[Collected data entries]
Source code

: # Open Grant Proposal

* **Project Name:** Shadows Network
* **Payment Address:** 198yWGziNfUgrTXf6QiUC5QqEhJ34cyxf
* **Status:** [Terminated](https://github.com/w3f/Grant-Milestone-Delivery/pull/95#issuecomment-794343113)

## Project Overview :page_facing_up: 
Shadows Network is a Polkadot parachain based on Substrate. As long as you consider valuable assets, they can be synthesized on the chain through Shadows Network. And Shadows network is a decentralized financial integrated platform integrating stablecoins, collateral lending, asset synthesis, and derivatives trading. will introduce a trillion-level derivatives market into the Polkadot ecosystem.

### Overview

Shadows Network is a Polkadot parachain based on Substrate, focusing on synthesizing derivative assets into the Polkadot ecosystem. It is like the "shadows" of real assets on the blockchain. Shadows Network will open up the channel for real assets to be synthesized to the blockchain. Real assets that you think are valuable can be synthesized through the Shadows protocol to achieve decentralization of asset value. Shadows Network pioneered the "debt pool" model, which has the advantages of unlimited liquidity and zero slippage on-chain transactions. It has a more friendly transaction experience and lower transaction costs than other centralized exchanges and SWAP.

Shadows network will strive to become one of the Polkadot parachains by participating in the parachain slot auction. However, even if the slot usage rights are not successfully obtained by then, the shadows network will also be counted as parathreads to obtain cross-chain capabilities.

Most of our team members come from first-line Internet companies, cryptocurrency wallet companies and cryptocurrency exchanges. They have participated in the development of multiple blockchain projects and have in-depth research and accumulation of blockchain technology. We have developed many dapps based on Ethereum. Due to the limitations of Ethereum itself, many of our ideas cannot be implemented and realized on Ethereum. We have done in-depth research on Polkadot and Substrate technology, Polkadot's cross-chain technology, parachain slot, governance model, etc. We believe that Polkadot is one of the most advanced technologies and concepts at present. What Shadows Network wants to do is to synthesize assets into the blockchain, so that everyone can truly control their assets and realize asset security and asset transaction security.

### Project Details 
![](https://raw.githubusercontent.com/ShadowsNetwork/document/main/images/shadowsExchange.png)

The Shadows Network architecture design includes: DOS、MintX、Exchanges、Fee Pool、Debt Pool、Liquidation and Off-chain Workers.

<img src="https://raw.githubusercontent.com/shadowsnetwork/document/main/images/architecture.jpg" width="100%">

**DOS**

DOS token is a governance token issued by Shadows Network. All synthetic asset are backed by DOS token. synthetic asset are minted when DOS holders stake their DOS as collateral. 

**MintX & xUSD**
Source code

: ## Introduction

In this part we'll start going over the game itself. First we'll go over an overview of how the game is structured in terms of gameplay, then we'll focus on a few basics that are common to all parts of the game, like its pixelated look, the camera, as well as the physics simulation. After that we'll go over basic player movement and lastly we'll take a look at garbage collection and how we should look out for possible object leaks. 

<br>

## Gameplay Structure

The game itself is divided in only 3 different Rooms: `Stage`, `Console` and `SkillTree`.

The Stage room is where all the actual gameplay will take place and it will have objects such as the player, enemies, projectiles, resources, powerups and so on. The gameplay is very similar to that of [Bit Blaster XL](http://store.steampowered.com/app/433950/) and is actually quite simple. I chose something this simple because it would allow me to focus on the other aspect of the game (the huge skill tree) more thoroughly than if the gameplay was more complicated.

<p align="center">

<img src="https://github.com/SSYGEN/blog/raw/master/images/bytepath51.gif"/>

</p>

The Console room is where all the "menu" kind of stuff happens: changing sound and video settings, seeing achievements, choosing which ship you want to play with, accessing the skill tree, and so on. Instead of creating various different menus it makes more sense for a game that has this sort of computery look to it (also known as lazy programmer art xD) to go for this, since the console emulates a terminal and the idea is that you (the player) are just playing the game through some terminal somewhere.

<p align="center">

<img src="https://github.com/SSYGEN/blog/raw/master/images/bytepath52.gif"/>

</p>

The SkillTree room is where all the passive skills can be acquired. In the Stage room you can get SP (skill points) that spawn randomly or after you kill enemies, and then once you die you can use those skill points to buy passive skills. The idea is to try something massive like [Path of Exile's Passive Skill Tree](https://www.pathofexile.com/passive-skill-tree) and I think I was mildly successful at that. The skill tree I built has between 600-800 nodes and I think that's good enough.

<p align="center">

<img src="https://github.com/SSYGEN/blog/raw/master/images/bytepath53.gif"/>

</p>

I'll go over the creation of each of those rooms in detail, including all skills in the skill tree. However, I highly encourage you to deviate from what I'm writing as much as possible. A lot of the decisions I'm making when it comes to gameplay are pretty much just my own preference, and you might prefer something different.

Task directions – An exact transcription of the data above is required.

Reply to the exercise –
Source code

: # Open Grant Proposal

* **Project Name:** Shadows Network
* **Payment Address:** 198yWGziNfUgrTXf6QiUC5QqEhJ34cyxf
* **Status:** [Terminated](https://github.com/w3f/Grant-Milestone-Delivery/pull/95#issuecomment-794343113)

## Project Overview :page_facing_up: 
Shadows Network is a Polkadot parachain based on Substrate. As long as you consider valuable assets, they can be synthesized on the chain through Shadows Network. And Shadows network is a decentralized financial integrated platform integrating stablecoins, collateral lending, asset synthesis, and derivatives trading. will introduce a trillion-level derivatives market into the Polkadot ecosystem.

### Overview

Shadows Network is a Polkadot parachain based on Substrate, focusing on synthesizing derivative assets into the Polkadot ecosystem. It is like the "shadows" of real assets on the blockchain. Shadows Network will open up the channel for real assets to be synthesized to the blockchain. Real assets that you think are valuable can be synthesized through the Shadows protocol to achieve decentralization of asset value. Shadows Network pioneered the "debt pool" model, which has the advantages of unlimited liquidity and zero slippage on-chain transactions. It has a more friendly transaction experience and lower transaction costs than other centralized exchanges and SWAP.

Shadows network will strive to become one of the Polkadot parachains by participating in the parachain slot auction. However, even if the slot usage rights are not successfully obtained by then, the shadows network will also be counted as parathreads to obtain cross-chain capabilities.

Most of our team members come from first-line Internet companies, cryptocurrency wallet companies and cryptocurrency exchanges. They have participated in the development of multiple blockchain projects and have in-depth research and accumulation of blockchain technology. We have developed many dapps based on Ethereum. Due to the limitations of Ethereum itself, many of our ideas cannot be implemented and realized on Ethereum. We have done in-depth research on Polkadot and Substrate technology, Polkadot's cross-chain technology, parachain slot, governance model, etc. We believe that Polkadot is one of the most advanced technologies and concepts at present. What Shadows Network wants to do is to synthesize assets into the blockchain, so that everyone can truly control their assets and realize asset security and asset transaction security.

### Project Details 
![](https://raw.githubusercontent.com/ShadowsNetwork/document/main/images/shadowsExchange.png)

The Shadows Network architecture design includes: DOS、MintX、Exchanges、Fee Pool、Debt Pool、Liquidation and Off-chain Workers.

<img src="https://raw.githubusercontent.com/shadowsnetwork/document/main/images/architecture.jpg" width="100%">

**DOS**

DOS token is a governance token issued by Shadows Network. All synthetic asset are backed by DOS token. synthetic asset are minted when DOS holders stake their DOS as collateral. 

**MintX & xUSD**
Source code

: ## Introduction

In this part we'll start going over the game itself. First we'll go over an overview of how the game is structured in terms of gameplay, then we'll focus on a few basics that are common to all parts of the game, like its pixelated look, the camera, as well as the physics simulation. After that we'll go over basic player movement and lastly we'll take a look at garbage collection and how we should look out for possible object leaks. 

<br>

## Gameplay Structure

The game itself is divided in only 3 different Rooms: `Stage`, `Console` and `SkillTree`.

The Stage room is where all the actual gameplay will take place and it will have objects such as the player, enemies, projectiles, resources, powerups and so on. The gameplay is very similar to that of [Bit Blaster XL](http://store.steampowered.com/app/433950/) and is actually quite simple. I chose something this simple because it would allow me to focus on the other aspect of the game (the huge skill tree) more thoroughly than if the gameplay was more complicated.

<p align="center">

<img src="https://github.com/SSYGEN/blog/raw/master/images/bytepath51.gif"/>

</p>

The Console room is where all the "menu" kind of stuff happens: changing sound and video settings, seeing achievements, choosing which ship you want to play with, accessing the skill tree, and so on. Instead of creating various different menus it makes more sense for a game that has this sort of computery look to it (also known as lazy programmer art xD) to go for this, since the console emulates a terminal and the idea is that you (the player) are just playing the game through some terminal somewhere.

<p align="center">

<img src="https://github.com/SSYGEN/blog/raw/master/images/bytepath52.gif"/>

</p>

The SkillTree room is where all the passive skills can be acquired. In the Stage room you can get SP (skill points) that spawn randomly or after you kill enemies, and then once you die you can use those skill points to buy passive skills. The idea is to try something massive like [Path of Exile's Passive Skill Tree](https://www.pathofexile.com/passive-skill-tree) and I think I was mildly successful at that. The skill tree I built has between 600-800 nodes and I think that's good enough.

<p align="center">

<img src="https://github.com/SSYGEN/blog/raw/master/images/bytepath53.gif"/>

</p>

I'll go over the creation of each of those rooms in detail, including all skills in the skill tree. However, I highly encourage you to deviate from what I'm writing as much as possible. A lot of the decisions I'm making when it comes to gameplay are pretty much just my own preference, and you might prefer something different.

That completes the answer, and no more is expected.